If the preferred path from $i$ goes to $j$ in the first step, the rest of the path must be the preferred path starting at $j$. Thus, subtask 3 could recompare the same pair of nodes multiple times. We can memoize $\texttt{better}(i, j)$ using a map but this still could take $\Omega(M\sqrt{M})$ time and memory (try to think of a test case!).

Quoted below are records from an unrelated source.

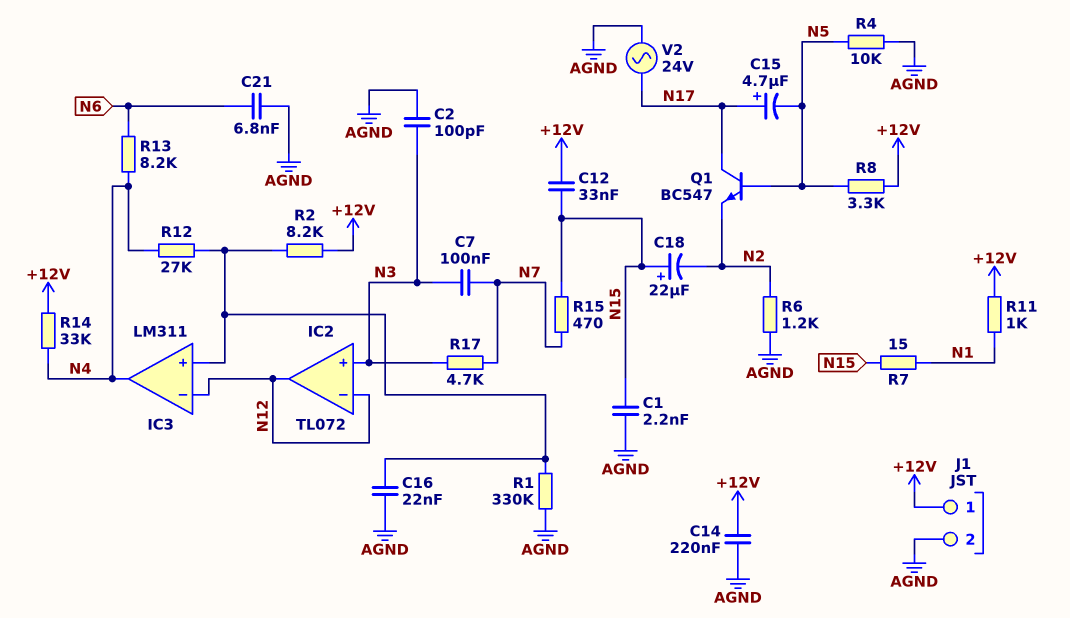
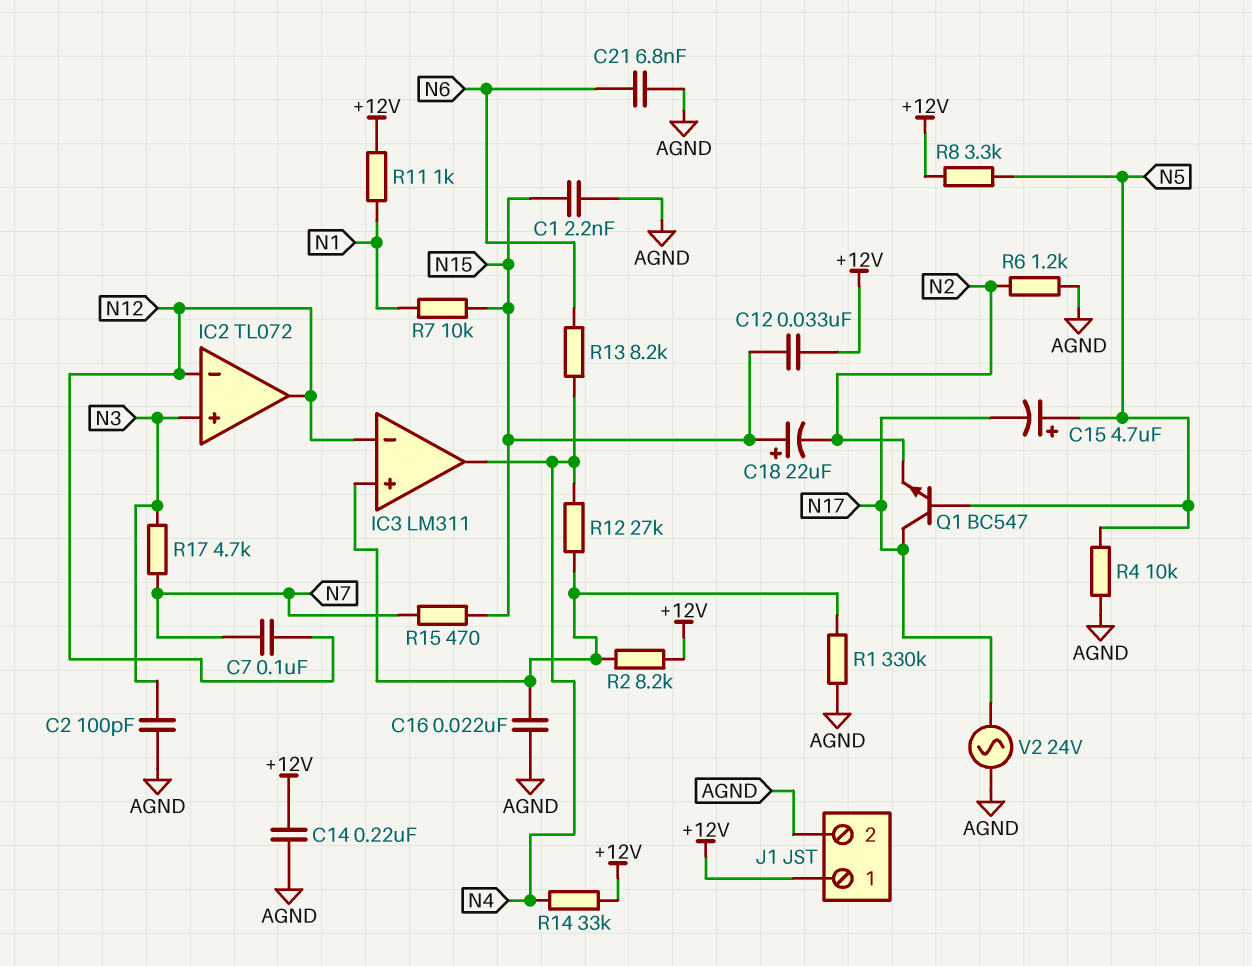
C7: 100nF (N3, N7) -> 100nF (N7, N12)
C15: 4.7uF (plus N17, minus N5) -> 4.7uF (plus N5, minus N17)
R7: 15 (N1, N15) -> 10k (N1, N15)

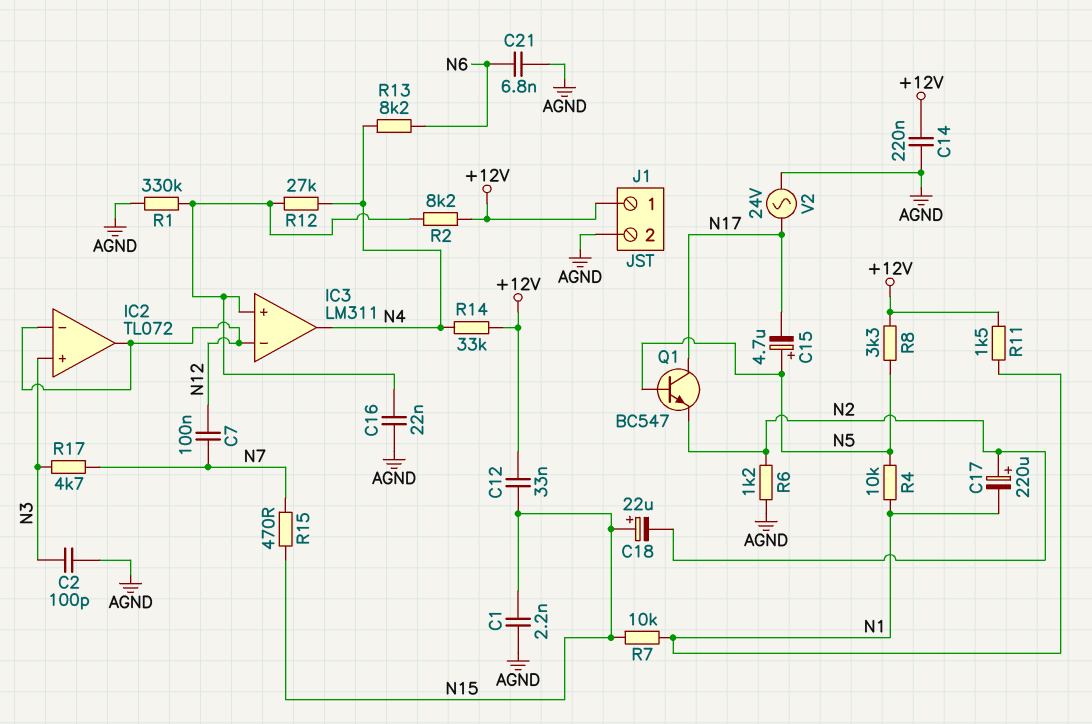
C17: none -> 220uF (plus N2, minus N1)
R4: 10k (AGND, N5) -> 10k (N1, N5)
R11: 1k (+12V, N1) -> 1.5k (+12V, N1)

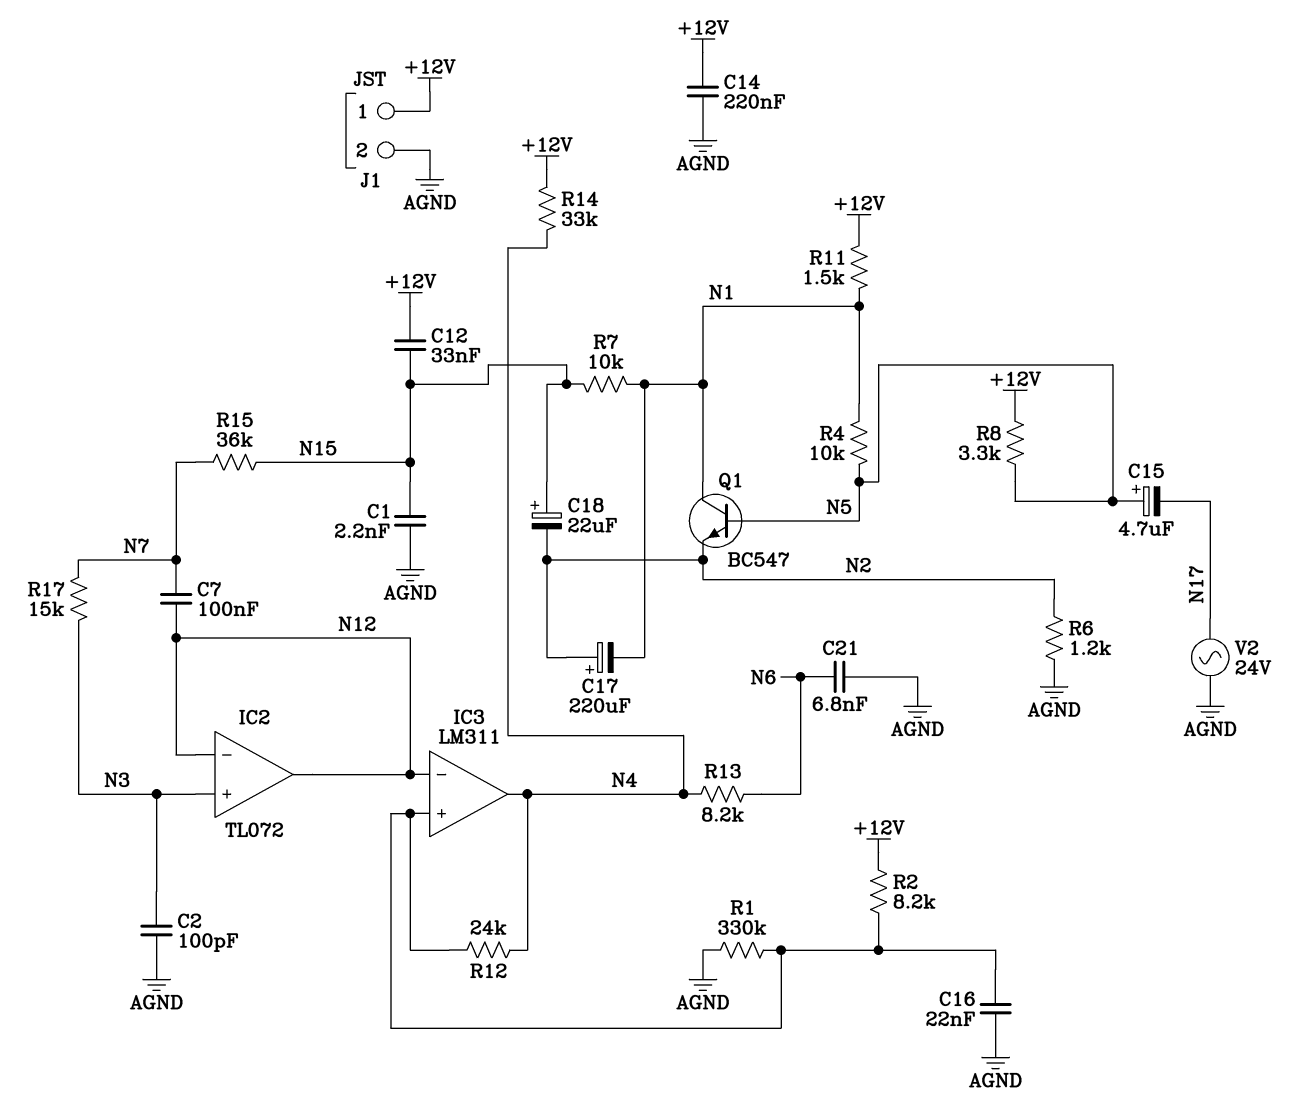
Q1: NPN BC547 (B N5, C N17, E N2) -> NPN BC547 (B N5, C N1, E N2)
R12: 27k (IC3/in+, N4) -> 24k (IC3/in+, N4)
R15: 470 (N7, N15) -> 36k (N7, N15)
R17: 4.7k (N3, N7) -> 15k (N3, N7)

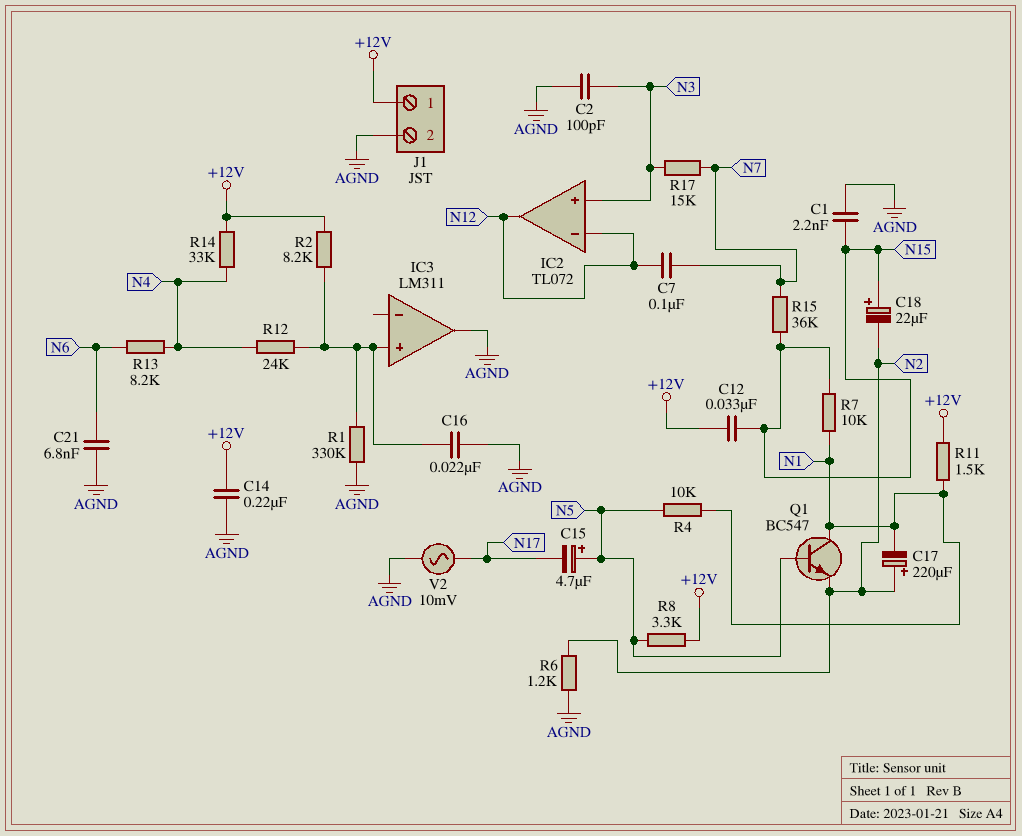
IC3 pin in-: N12 -> none
IC3 pin out: N4 -> AGND
V2: AC 24V (AGND, N17) -> AC 10mV (AGND, N17)

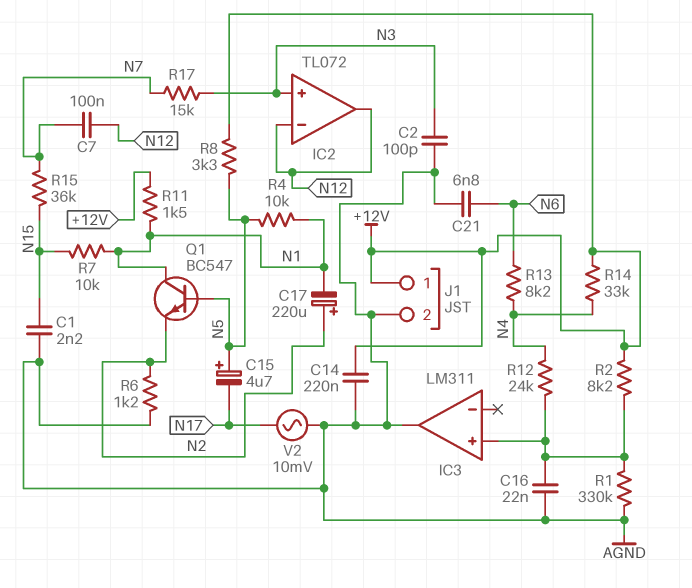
C12: 33nF (+12V, N15) -> none
C18: 22uF (plus N15, minus N2) -> none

Instead, we maintain a rank function.
For each batch of nodes (batched by len), let's compute $\text{rnk}[i]$ which satisfies $\text{rnk}[i] < \text{rnk}[j]$ for all pairs of nodes $i,j$ such that the preferred path is lexicographically smaller than the preferred path from $j$. Then, to compute the ranks of the predecessors of nodes in this batch, it suffices to sort 3-tuples, as in Subtask 2. Specifically, $\text{nxt}(i) = \text{argmin}_{j} (-\text{len}[j], l[i\rightarrow j], \text{rnk}[j])$ and $\text{rnk}[i]$ is the index of $(l[i\rightarrow \text{nxt}(i)], \text{rnk}[\text{nxt}(i)])$ in a sorted list of $(l[k \rightarrow \text{nxt}[k]], \text{rnk}[\text{nxt}(k)])$, over all nodes $k$ in $i$'s batch.
#include<bits/stdc++.h>
using namespace std;
const int N=2e5+1;
vector<vector<int>> radj[N];
vector<vector<long long>> cand[N];
int deg[N], rnk[N], len[N];
long long sum[N];
int main(){
int n, m;
cin >> n >> m;
for(int i=0; i<m; i++){
int u,v,l; cin >> u >> v >> l;
radj[v].push_back({u, l});
deg[u]++;
}
vector<int> nodes;
for(int i=1; i<=n; i++){
if(!deg[i]) nodes.push_back(i);
}
// bfs from sinks
while(int(nodes.size())){
vector<int> nodes2;
// update predecessors' deg, len, and cand
for(int u:nodes){
for(auto e:radj[u]){
int v=e[0], l=e[1];
cand[v].push_back({-len[u], l, rnk[u], sum[u]+l});
deg[v]--;
if(deg[v]==0){
len[v]=len[u]+1;
nodes2.push_back(v);
}
}
}
// next round's nodes to process
swap(nodes, nodes2);
// find the lex. min. path
vector<vector<long long>> v;
for(int i=0; i<nodes.size(); i++){
int x=nodes[i];
sort(cand[x].begin(), cand[x].end());
vector<long long> use=cand[x][0];
sum[x]=use[3];
v.push_back({use[1], use[2], x});
}
// rank this level's nodes
sort(v.begin(), v.end());
for(int i=0; i<v.size(); i++){
rnk[v[i][2]]=i;
}
}
for(int i=1; i<=n; i++) cout << len[i] << " " << sum[i] << '\n';
}
The time complexity is $O(M\log N)$.